Las proteínas, responsables de la construcción y reparación de los tejidos, son un aporte imprescindible para el desarrollo del bebé. El aporte diario necesario de proteínas se logra a través de una o dos raciones al día de carne, pollo o pescado cocinados en al horno o a la placha. También suponen un aporte de proteínas importante la leche, el queso y los huevos. Durante la gestación, el bebé requiere un aporte importante de calcio, por lo que el consumo de la leche, el queso y los yogures deben ser más elevados que en las dietas habituales. En caso de que la mujer no ingiriera un aporte de estas sustancias óptimo, el feto se vería obligado a vaciar los almacenes de calcio de la mujer, siendo ésto peligroso para la salud de sus huesos y dientes.

Los hidratos de carbono son también necesarios para el organismo y éstos se van a conseguir a través de un consumo equilibrado de cereales, legumbres, verduras y patatas. En cuanto a las grasas, recordemos que aquellas que son de origen vegetal se digieren mejor y nos protegen del colesterol. Sin embargo, las grasas animales en exceso pueden acarrear obesidad y colesterol.

El médico puede recomendar un aporte suplementario de vitaminas y minerales como pueden ser el ácido fólico, el hierro o el fósforo. Durante el embarazo, el organismo de la mujer tiene una mayor necesidad de líquidos ya que el volumen sanguineo aumenta y el líquido amniótico (que puede llegar a ser un litro) debe renovarse de forma constante. Estas necesidades hacen que la mujer embarazada deba consumir al día al menos dos litros de agua, infusiones y zumos.

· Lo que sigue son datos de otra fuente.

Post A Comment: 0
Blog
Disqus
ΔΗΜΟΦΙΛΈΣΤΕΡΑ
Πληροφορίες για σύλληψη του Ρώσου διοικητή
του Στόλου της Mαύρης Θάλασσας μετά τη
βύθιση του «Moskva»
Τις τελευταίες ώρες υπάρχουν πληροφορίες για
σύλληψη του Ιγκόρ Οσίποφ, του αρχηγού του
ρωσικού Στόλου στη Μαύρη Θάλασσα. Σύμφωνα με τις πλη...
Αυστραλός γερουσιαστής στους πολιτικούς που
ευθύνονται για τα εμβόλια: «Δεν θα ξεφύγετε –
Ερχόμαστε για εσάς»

Alimentos poco saludables en el embarazo

En la medida de lo posible, la mujer embarazada debe tratar de evitar comer ciertos platos durante la gestación. Por un lado, se deben evitar los platos que pueden ocasionar intoxicaciones como el marisco o aquellos platos difíciles de digerir (las frituras, los embutidos, los pescados azules o el queso curado son algunos ejemplos) Los alimentos con muchas calorías son también un peligro durante el embarazo ya que pueden llevar a la obesidad. Por ello, durante el embarazo se deben evitar los chocolates y la bollería.